Yasağı delen sarı papatya
Babasının tutuklanmasının ardından annesi ve kız kardeşleri Asimed ve Mizgîn ile birlikte Bedlîs (Bitlis)’in Xîzan (Hizan) ilçesine bağlı Azgor (Yığınkaya) köyünden Mersin’in Tarsus ilçesine taşındıklarını belirten Dilan İvrendi, yıllardır ailesiyle birlikte burada yaşıyor. 7 yaşındayken cezaevine gittiklerinde babasının ağaçları, yeşili, çiçekleri çok sevdiği için kendisine küçük de olsa bir çiçek götürmenin yollarını aradığını söyleyen Dilan İvrendi, babasıyla yaşadığı bu anısını şu sözlerle anlattı: “Bir görüşte, babama sarı bir papatya götürdüm. Yasaktı ama ben yine de o cezaevine çiçeği götürmüştüm. Sarı papatyayı çıkardım babama ‘Bak sana çiçek getirdim’ dedim. Babam çok şaşırdı ‘Nasıl getirdin?’ diye sordu. ‘Gardiyanlar görmedi. Saklamıştım ben’ dedim. Özlemle sarıldı bana. Babama ilk hediyemi vermiştim. ‘Yeşillik görmüyorsunuz, sizin için getirdim’ dedim. Babam ile arkadaşları bunu kendi aralarında anlatıp hep gülüyorlarmış.”
‘Hep arkadaş, yoldaştık’
Babasıyla cezaevinde olmasına rağmen bağlarının hiçbir zaman kopmadığının altını çizen Dilan İvrendi, şöyle devam etti: “Babamla hep bir arkadaş, yoldaş gibi olduk. Babam, yüreği çok güzel bir insan. İçeride olmasına rağmen bana, bize çok şey kattı, çok emekleri oldu. Asıl eğitimimi de babamdan aldım. Sayfalarca mektupta toplumu, kadın-erkek ilişkisini, yaşamı her şeyi anlatırdı. Ben ise ona yaptığım resimleri gönderiyordum. Babama, ‘Sen bize doğru uçup geliyorsun, biz de sana doğru geliyoruz’ diye resim yapıyordum. Yıllarca babamla cezaevi arkadaşı, mektup arkadaşı olduk.”
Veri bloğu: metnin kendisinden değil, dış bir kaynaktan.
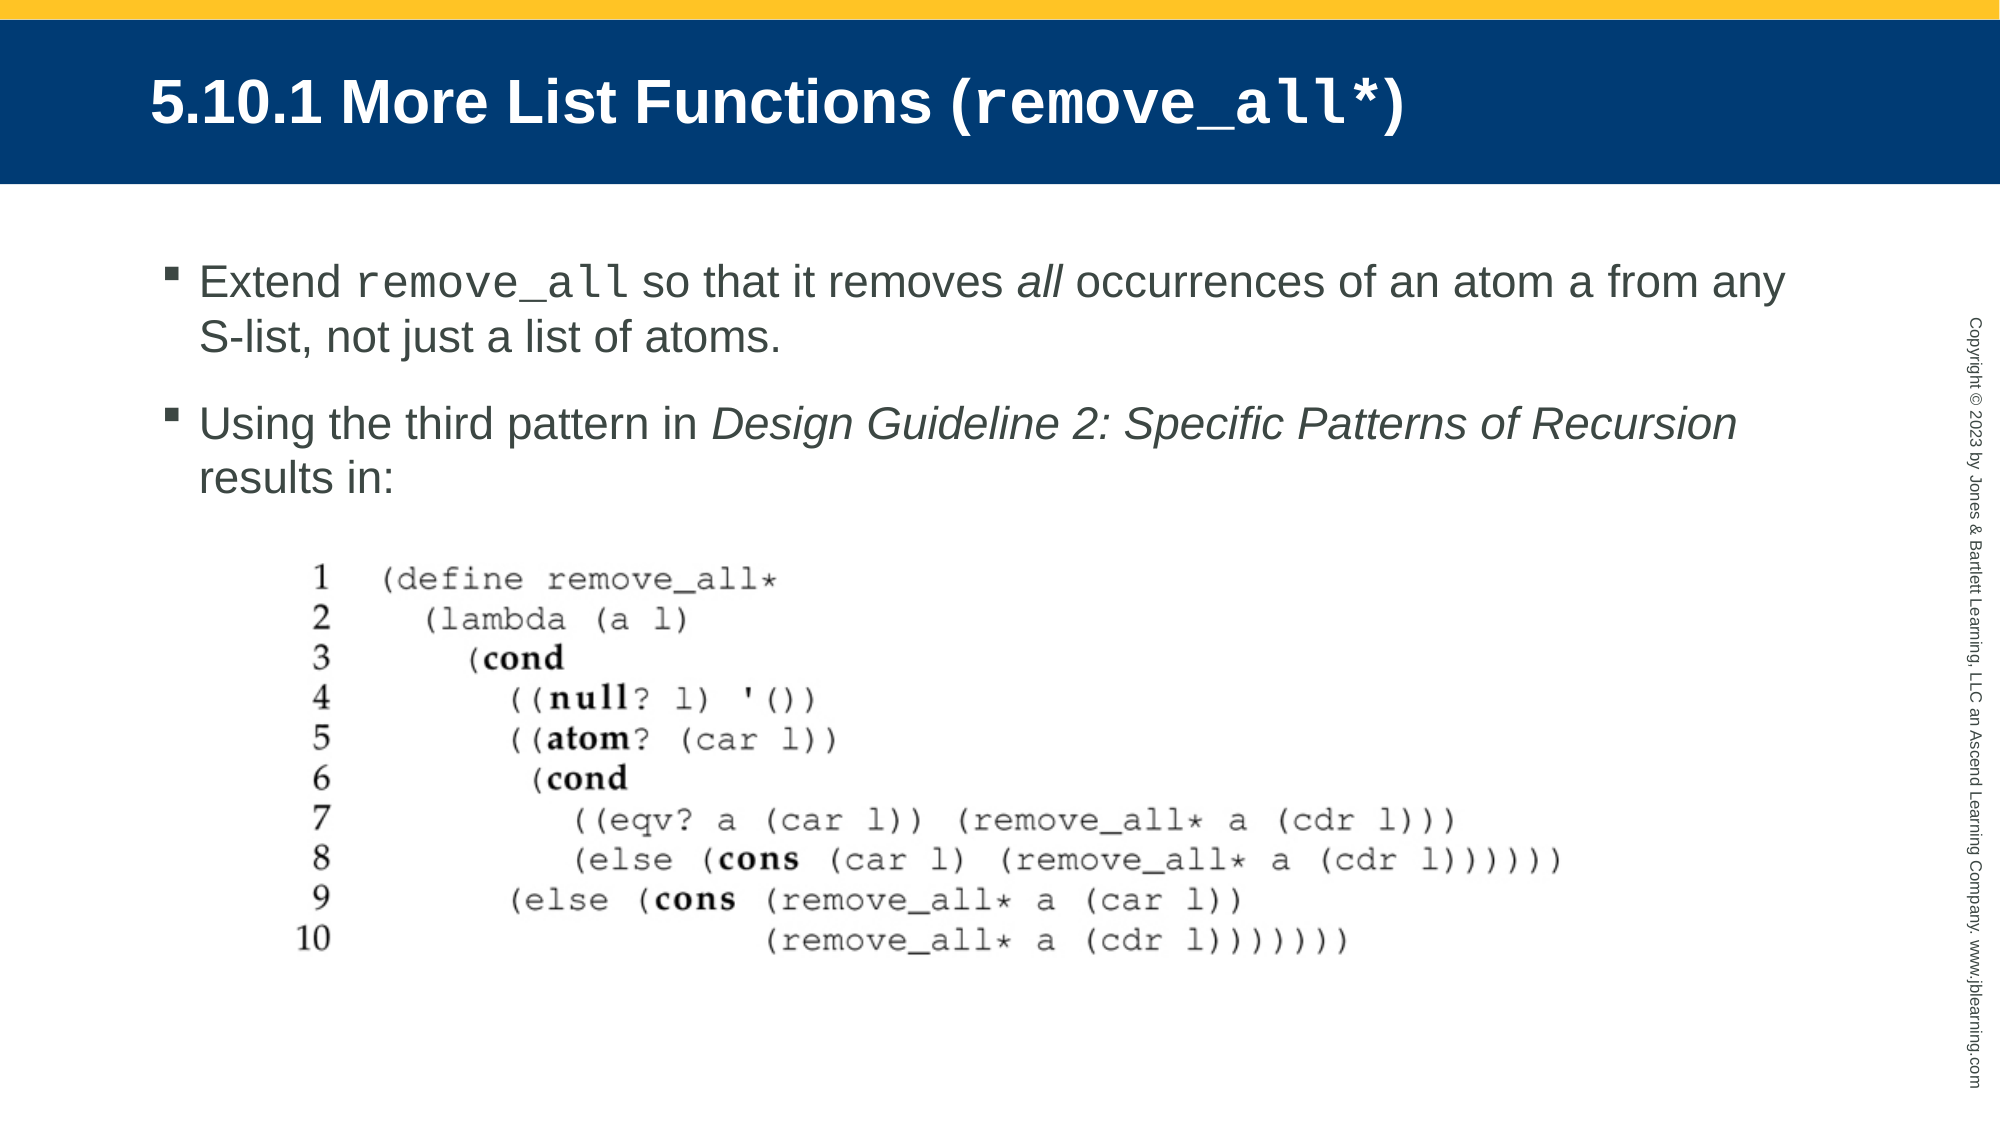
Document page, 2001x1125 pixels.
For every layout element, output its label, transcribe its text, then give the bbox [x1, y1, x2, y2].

‘Devrimciliği babamdan öğrendim’
Babasının eğitimiyle büyüyüp, babasının yolundan gitmeyi kendisine hedef koyduğunu söyleyen Dilan İvrendi, “20’li yaşlarımda artık onun yürüdüğü yolda yürümeye başladım. 2010’da partinin PM’sindeydim. Serhed bölgesinde çalıştım. Mersin’de, KURDi-DER Eşbaşkanı oldum. Sonra cezaevine girdim, 6 ay tutuklu kaldım. Babam devrimci biri ve ben kızı olarak devrimciliği babamdan öğrendim. Cezaevinde baba-kız mektuplaştık. Bağımız hiç kopmadı” dedi.
Biz barış istiyoruz ya siz?
“Bugünlerde barışı, çözümü konuşuyoruz. Gerçekten onlar da barışmayı istiyor mu?” diye soran Dilan İvrendi, şunları ekledi: “Biz yürekten istiyoruz. Biz bugün değil, 50 yıldır barış istiyoruz. Barış diye diye, demokrasi diye diye dilimizde tüy bitti. Demokratikleşelim diyoruz, demokrasi istiyoruz. Devlet artık adım atmalı. Bunun yolu da cezaevlerini boşaltmaktan geçiyor. Hasta tutsaklar bırakılmalı.”